Output as a JSON list of strings, one string per line with blank lines omitted, the stretch of items from the line containing "collectors: L. E. Ruíz-Terán & J. Dugarte" through the line containing "collector number: 2194", both ends included.
[START DATASET RECORDS]
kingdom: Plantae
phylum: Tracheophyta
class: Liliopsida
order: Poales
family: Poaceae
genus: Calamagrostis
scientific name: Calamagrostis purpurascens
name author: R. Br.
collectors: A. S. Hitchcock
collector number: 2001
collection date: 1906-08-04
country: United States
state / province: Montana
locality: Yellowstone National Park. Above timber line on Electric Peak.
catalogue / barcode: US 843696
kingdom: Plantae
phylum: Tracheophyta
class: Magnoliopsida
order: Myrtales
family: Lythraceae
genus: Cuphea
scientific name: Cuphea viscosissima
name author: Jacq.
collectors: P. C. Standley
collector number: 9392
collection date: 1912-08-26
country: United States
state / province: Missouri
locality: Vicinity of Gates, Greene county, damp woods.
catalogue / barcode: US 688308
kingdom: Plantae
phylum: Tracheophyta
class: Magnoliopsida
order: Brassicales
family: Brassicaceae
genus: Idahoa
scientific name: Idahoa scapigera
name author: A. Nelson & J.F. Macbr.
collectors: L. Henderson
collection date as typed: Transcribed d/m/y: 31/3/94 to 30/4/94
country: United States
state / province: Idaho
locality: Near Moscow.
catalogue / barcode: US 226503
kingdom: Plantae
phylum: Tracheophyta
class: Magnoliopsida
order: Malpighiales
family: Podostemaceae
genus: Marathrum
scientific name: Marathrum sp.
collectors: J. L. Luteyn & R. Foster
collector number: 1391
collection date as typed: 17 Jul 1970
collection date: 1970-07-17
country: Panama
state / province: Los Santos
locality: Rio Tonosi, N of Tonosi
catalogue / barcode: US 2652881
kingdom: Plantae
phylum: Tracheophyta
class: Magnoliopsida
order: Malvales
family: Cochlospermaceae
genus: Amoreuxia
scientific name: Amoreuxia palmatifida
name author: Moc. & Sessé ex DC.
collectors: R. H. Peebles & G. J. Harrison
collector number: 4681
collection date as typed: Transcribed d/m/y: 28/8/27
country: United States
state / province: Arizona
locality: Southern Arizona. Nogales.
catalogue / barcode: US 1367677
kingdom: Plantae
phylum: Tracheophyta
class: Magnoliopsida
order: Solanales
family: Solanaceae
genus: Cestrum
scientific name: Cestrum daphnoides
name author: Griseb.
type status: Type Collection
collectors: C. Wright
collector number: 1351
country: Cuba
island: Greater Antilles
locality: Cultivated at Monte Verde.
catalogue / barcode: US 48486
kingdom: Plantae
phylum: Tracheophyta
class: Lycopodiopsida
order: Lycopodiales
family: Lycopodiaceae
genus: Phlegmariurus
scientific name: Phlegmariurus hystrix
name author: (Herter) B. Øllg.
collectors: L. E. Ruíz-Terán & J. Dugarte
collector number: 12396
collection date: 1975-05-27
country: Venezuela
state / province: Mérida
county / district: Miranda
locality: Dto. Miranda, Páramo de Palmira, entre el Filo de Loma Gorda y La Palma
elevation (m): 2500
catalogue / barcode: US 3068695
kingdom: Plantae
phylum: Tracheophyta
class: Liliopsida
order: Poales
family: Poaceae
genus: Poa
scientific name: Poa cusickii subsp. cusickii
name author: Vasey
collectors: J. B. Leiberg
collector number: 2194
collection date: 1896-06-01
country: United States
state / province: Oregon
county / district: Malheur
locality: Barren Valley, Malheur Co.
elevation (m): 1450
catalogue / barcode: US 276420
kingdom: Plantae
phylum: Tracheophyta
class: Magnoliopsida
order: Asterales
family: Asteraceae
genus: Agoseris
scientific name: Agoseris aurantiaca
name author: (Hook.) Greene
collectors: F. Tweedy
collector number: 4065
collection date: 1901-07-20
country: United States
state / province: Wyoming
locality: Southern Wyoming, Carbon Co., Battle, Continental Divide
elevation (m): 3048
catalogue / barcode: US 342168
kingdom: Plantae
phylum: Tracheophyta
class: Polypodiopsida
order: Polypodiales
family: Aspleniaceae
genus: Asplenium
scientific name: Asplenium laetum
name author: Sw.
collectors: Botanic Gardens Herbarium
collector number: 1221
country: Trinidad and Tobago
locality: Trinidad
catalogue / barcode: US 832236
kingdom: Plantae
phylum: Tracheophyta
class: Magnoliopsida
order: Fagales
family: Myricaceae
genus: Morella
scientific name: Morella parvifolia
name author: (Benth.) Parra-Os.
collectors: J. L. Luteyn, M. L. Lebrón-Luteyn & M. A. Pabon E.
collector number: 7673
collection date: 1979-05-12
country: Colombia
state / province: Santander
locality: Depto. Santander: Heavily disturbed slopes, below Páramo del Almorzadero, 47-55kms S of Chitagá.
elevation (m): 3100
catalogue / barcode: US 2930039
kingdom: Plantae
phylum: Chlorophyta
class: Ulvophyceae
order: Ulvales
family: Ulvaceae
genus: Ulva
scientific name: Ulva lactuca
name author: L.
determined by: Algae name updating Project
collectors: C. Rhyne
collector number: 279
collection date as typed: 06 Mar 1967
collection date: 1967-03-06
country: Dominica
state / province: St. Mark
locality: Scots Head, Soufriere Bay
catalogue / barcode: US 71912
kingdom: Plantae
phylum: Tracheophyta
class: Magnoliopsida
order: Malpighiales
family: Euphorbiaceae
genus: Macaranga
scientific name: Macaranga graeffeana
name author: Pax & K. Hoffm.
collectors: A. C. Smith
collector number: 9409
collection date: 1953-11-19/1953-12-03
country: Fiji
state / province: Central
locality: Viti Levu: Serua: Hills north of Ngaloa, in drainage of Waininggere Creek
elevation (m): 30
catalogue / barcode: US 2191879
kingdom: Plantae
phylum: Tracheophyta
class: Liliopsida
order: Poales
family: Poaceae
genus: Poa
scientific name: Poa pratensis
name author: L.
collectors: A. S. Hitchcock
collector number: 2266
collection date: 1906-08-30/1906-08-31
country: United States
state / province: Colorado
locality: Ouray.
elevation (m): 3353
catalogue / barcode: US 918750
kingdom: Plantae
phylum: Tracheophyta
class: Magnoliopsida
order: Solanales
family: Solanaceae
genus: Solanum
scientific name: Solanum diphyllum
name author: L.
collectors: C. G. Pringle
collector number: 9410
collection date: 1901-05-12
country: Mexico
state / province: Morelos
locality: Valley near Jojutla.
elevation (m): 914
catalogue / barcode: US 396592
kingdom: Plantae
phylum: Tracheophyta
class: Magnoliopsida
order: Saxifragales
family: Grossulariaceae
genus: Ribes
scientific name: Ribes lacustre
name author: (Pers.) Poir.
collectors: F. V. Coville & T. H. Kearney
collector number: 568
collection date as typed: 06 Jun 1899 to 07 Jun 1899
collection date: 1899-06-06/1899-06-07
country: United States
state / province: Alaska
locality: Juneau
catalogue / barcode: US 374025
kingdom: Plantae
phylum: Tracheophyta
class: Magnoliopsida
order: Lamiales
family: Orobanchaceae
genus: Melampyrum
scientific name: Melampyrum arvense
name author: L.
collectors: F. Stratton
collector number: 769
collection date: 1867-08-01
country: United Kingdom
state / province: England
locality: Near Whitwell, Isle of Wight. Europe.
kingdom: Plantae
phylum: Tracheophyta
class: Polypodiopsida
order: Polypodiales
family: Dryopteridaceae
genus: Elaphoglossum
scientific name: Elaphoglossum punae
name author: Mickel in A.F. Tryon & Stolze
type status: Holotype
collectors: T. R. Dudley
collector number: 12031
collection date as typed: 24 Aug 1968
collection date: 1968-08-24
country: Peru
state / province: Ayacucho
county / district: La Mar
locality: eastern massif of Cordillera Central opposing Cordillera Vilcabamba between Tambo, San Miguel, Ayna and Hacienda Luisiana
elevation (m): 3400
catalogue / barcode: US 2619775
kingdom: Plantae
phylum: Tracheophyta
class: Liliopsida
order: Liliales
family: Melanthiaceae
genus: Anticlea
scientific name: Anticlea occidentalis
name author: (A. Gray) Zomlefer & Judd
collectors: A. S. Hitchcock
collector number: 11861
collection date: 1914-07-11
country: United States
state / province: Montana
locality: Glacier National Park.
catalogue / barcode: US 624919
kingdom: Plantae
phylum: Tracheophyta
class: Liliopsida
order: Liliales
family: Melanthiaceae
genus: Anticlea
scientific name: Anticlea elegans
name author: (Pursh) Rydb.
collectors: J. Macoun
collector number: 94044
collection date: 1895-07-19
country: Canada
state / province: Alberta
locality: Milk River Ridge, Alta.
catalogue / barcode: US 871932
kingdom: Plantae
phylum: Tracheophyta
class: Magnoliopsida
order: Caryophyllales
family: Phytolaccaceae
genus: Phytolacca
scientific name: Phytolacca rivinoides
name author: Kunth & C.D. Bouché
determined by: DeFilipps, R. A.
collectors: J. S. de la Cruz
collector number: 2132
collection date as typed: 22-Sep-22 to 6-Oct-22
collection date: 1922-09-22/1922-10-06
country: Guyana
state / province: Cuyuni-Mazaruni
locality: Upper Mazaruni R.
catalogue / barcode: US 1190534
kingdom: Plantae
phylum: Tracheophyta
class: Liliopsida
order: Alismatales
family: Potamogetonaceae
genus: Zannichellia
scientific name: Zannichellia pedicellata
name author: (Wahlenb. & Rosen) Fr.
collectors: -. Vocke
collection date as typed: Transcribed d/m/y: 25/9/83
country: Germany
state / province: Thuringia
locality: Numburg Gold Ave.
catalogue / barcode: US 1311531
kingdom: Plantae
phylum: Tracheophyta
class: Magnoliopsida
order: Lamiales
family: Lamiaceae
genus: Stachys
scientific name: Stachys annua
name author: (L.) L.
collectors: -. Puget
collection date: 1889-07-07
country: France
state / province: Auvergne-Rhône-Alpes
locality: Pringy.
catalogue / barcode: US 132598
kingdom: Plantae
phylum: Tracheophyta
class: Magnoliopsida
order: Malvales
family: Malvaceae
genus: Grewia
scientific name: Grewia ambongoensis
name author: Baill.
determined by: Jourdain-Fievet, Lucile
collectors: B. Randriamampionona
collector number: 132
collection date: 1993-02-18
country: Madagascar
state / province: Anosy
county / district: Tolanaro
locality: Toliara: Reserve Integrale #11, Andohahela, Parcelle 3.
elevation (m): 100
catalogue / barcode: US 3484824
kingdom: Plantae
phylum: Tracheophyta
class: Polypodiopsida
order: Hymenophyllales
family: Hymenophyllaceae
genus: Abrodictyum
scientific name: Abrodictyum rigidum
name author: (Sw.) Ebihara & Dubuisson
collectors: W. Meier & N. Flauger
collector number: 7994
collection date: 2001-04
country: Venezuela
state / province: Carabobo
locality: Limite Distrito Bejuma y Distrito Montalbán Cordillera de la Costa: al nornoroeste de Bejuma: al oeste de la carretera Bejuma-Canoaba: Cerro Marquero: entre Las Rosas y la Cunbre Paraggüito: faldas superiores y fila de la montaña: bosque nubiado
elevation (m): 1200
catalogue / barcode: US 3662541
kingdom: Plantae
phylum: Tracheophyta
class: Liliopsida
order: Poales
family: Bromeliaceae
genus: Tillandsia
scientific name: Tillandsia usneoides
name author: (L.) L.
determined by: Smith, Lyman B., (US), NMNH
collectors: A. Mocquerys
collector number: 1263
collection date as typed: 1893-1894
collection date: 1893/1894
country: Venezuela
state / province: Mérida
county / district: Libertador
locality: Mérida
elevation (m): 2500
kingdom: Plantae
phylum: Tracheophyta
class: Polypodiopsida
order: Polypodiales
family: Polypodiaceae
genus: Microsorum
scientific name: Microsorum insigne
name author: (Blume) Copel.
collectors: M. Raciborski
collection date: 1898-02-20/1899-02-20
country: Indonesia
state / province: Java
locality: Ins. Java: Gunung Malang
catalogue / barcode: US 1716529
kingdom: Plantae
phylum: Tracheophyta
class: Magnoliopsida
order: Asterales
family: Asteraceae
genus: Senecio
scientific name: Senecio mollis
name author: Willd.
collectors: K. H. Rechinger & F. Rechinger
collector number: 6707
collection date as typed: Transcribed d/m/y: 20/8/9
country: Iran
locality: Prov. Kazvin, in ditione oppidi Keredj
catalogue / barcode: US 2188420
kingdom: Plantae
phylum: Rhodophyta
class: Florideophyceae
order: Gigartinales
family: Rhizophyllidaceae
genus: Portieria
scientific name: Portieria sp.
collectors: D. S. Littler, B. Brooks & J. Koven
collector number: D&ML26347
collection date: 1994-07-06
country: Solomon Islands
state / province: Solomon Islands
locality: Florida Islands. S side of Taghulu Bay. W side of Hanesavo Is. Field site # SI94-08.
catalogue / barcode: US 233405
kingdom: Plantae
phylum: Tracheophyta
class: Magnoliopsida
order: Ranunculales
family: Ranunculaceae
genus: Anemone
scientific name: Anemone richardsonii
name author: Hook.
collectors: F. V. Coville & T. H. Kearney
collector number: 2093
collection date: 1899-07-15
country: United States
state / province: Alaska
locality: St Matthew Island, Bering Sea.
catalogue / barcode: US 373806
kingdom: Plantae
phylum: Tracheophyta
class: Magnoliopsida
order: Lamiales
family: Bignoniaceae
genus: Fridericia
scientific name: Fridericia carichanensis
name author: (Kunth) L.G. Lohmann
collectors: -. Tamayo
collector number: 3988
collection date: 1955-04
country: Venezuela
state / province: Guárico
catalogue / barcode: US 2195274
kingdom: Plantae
[END DATASET RECORDS]
# SOLVED PROBLEM
[
  "collectors: L. E. Ruíz-Terán & J. Dugarte",
  "collector number: 12396",
  "collection date: 1975-05-27",
  "country: Venezuela",
  "state / province: Mérida",
  "county / district: Miranda",
  "locality: Dto. Miranda, Páramo de Palmira, entre el Filo de Loma Gorda y La Palma",
  "elevation (m): 2500",
  "catalogue / barcode: US 3068695",
  "kingdom: Plantae",
  "phylum: Tracheophyta",
  "class: Liliopsida",
  "order: Poales",
  "family: Poaceae",
  "genus: Poa",
  "scientific name: Poa cusickii subsp. cusickii",
  "name author: Vasey",
  "collectors: J. B. Leiberg",
  "collector number: 2194"
]